SyncEventRecorderDbIntegrationTest is a Postgres-backed integration suite:

  • Starts PostgreSQLContainer, mounts backend-sync/src/main/db-init/init.sql into /docker-entrypoint-initdb.d.
  • Verifies latest-event lookup, guarded state transitions, time-window event queries, and schema-level transition protections against a real database.

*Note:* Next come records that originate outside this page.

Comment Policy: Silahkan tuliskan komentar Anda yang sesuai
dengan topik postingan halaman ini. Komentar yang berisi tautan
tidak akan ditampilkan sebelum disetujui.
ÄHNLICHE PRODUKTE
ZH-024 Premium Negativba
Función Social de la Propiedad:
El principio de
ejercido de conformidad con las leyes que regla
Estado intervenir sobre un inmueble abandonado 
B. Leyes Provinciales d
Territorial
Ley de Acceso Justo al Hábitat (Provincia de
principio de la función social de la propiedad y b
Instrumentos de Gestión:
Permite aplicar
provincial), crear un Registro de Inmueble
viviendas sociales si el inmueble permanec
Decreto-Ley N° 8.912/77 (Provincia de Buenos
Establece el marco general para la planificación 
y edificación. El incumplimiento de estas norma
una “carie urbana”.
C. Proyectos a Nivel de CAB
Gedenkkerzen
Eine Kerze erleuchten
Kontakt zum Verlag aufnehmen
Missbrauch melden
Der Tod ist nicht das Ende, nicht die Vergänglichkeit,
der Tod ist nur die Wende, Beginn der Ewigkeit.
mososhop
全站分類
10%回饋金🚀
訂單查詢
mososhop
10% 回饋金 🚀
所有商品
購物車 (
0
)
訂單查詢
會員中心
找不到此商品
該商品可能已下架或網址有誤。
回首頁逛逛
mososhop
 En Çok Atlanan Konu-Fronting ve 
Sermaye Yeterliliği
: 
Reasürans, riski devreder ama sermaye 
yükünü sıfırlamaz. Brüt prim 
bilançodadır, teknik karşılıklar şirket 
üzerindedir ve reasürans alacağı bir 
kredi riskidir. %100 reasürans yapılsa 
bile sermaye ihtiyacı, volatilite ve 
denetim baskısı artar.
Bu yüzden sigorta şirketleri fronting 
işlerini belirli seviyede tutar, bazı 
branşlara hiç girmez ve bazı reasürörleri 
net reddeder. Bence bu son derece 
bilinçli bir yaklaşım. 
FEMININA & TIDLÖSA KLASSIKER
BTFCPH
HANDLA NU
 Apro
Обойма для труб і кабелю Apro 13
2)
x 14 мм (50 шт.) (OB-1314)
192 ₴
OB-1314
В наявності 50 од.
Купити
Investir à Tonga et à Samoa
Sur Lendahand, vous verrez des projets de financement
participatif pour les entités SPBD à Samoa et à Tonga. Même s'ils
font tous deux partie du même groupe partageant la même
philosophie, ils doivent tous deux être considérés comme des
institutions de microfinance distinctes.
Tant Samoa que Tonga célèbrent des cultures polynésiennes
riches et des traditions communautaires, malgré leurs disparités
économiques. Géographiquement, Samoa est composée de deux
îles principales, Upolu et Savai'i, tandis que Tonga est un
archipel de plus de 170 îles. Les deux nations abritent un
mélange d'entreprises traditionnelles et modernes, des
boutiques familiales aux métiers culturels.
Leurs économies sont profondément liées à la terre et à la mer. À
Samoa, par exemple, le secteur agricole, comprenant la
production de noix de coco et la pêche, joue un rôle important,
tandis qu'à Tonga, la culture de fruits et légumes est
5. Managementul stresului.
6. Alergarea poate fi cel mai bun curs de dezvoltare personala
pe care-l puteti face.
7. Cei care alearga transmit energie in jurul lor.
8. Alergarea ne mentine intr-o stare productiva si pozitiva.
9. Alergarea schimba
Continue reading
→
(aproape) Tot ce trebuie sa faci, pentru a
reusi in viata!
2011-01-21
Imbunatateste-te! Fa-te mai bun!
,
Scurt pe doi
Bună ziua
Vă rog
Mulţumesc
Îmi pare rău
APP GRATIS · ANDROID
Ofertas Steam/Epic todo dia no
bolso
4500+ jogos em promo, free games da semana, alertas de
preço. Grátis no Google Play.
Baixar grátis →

SyncBootstrapTest is a real-cluster integration suite:

  • Starts K3sContainer, creates the Gel credentials secret plus a stub backend-database Service and Deployment, applies the rendered manifests, and waits for the pod to become ready.
  • Verifies runtime image, env vars, probes, init containers, mounted init.sql, and the bootstrapped Postgres schema inside the running pod.

backend-sync:k8sIntegrationTest runs with maxParallelForks = 1 and depends on buildFatJar, k8sBuild, and k8sResource; both k8sBuild and k8sResource are ordered after buildFatJar because JKube needs backend-sync-all.jar, and buildFatJar would otherwise wipe the rendered manifests under build/classes/java/main/META-INF/jkube/kubernetes.